▸ Provided information

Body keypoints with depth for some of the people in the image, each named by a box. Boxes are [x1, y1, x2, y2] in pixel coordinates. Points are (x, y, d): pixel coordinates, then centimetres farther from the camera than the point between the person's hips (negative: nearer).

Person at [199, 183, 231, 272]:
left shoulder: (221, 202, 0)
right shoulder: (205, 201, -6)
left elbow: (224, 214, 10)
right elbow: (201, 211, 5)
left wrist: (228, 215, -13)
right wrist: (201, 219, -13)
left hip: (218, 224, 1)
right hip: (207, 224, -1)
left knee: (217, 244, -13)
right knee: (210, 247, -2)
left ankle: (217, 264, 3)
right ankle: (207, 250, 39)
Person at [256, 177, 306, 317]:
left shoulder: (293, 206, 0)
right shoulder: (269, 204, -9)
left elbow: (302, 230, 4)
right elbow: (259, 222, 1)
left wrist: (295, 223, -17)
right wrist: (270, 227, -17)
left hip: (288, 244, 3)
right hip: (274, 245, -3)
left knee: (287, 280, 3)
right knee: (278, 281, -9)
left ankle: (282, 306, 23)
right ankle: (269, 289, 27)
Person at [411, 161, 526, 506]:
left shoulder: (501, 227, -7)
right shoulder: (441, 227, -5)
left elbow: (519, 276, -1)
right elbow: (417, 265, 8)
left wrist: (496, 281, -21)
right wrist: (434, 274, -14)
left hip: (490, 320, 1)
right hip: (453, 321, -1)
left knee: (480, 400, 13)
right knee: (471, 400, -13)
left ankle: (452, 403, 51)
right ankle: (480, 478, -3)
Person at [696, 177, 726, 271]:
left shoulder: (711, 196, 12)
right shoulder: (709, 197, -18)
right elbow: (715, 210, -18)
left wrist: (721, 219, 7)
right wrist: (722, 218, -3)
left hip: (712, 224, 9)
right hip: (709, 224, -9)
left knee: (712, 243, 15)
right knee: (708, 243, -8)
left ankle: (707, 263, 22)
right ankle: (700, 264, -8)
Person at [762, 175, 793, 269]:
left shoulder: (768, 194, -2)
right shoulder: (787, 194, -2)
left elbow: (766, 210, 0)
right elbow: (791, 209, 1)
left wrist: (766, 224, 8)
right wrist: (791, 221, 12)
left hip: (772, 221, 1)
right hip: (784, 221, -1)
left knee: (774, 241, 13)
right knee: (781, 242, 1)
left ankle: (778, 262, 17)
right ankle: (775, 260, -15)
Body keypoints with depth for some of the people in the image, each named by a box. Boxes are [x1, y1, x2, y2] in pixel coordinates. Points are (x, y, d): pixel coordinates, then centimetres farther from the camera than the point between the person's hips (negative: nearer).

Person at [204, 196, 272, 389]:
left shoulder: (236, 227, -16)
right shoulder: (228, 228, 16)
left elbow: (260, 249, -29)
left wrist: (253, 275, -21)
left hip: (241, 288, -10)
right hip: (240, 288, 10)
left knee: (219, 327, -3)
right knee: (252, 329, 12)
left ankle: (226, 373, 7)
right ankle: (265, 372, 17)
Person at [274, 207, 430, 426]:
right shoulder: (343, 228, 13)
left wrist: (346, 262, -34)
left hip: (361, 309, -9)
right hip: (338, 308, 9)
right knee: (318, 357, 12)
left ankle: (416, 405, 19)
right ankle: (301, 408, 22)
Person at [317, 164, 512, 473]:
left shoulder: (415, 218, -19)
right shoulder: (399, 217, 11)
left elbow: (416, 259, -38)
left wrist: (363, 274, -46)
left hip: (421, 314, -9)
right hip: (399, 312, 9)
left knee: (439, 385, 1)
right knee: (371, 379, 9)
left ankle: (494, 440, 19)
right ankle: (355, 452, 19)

▸ What to work on
Return the data in full, exactly as it appears above.

▸ Response area
Body keypoints with depth for some of the people in the image, each named by a box. Boxes are [x1, y1, x2, y2] in pixel coordinates. Points are (x, y, d): pixel coordinates, then centimetres farther from the camera than the point between the person's hips (negative: nearer).

Person at [199, 183, 231, 272]:
left shoulder: (221, 202, 0)
right shoulder: (205, 201, -6)
left elbow: (224, 214, 10)
right elbow: (201, 211, 5)
left wrist: (228, 215, -13)
right wrist: (201, 219, -13)
left hip: (218, 224, 1)
right hip: (207, 224, -1)
left knee: (217, 244, -13)
right knee: (210, 247, -2)
left ankle: (217, 264, 3)
right ankle: (207, 250, 39)
Person at [256, 177, 306, 317]:
left shoulder: (293, 206, 0)
right shoulder: (269, 204, -9)
left elbow: (302, 230, 4)
right elbow: (259, 222, 1)
left wrist: (295, 223, -17)
right wrist: (270, 227, -17)
left hip: (288, 244, 3)
right hip: (274, 245, -3)
left knee: (287, 280, 3)
right knee: (278, 281, -9)
left ankle: (282, 306, 23)
right ankle: (269, 289, 27)
Person at [411, 161, 526, 506]:
left shoulder: (501, 227, -7)
right shoulder: (441, 227, -5)
left elbow: (519, 276, -1)
right elbow: (417, 265, 8)
left wrist: (496, 281, -21)
right wrist: (434, 274, -14)
left hip: (490, 320, 1)
right hip: (453, 321, -1)
left knee: (480, 400, 13)
right knee: (471, 400, -13)
left ankle: (452, 403, 51)
right ankle: (480, 478, -3)
Person at [696, 177, 726, 271]:
left shoulder: (711, 196, 12)
right shoulder: (709, 197, -18)
right elbow: (715, 210, -18)
left wrist: (721, 219, 7)
right wrist: (722, 218, -3)
left hip: (712, 224, 9)
right hip: (709, 224, -9)
left knee: (712, 243, 15)
right knee: (708, 243, -8)
left ankle: (707, 263, 22)
right ankle: (700, 264, -8)
Person at [762, 175, 793, 269]:
left shoulder: (768, 194, -2)
right shoulder: (787, 194, -2)
left elbow: (766, 210, 0)
right elbow: (791, 209, 1)
left wrist: (766, 224, 8)
right wrist: (791, 221, 12)
left hip: (772, 221, 1)
right hip: (784, 221, -1)
left knee: (774, 241, 13)
right knee: (781, 242, 1)
left ankle: (778, 262, 17)
right ankle: (775, 260, -15)
Body keypoints with depth for some of the people in the image, each named by a box. Boxes are [x1, y1, x2, y2] in pixel coordinates. Points are (x, y, d): pixel coordinates, then centimetres farther from the camera than the point between the person's hips (negative: nearer).

Person at [204, 196, 272, 389]:
left shoulder: (236, 227, -16)
right shoulder: (228, 228, 16)
left elbow: (260, 249, -29)
left wrist: (253, 275, -21)
left hip: (241, 288, -10)
right hip: (240, 288, 10)
left knee: (219, 327, -3)
right knee: (252, 329, 12)
left ankle: (226, 373, 7)
right ankle: (265, 372, 17)
Person at [274, 207, 430, 426]:
right shoulder: (343, 228, 13)
left wrist: (346, 262, -34)
left hip: (361, 309, -9)
right hip: (338, 308, 9)
right knee: (318, 357, 12)
left ankle: (416, 405, 19)
right ankle: (301, 408, 22)
Person at [317, 164, 512, 473]:
left shoulder: (415, 218, -19)
right shoulder: (399, 217, 11)
left elbow: (416, 259, -38)
left wrist: (363, 274, -46)
left hip: (421, 314, -9)
right hip: (399, 312, 9)
left knee: (439, 385, 1)
right knee: (371, 379, 9)
left ankle: (494, 440, 19)
right ankle: (355, 452, 19)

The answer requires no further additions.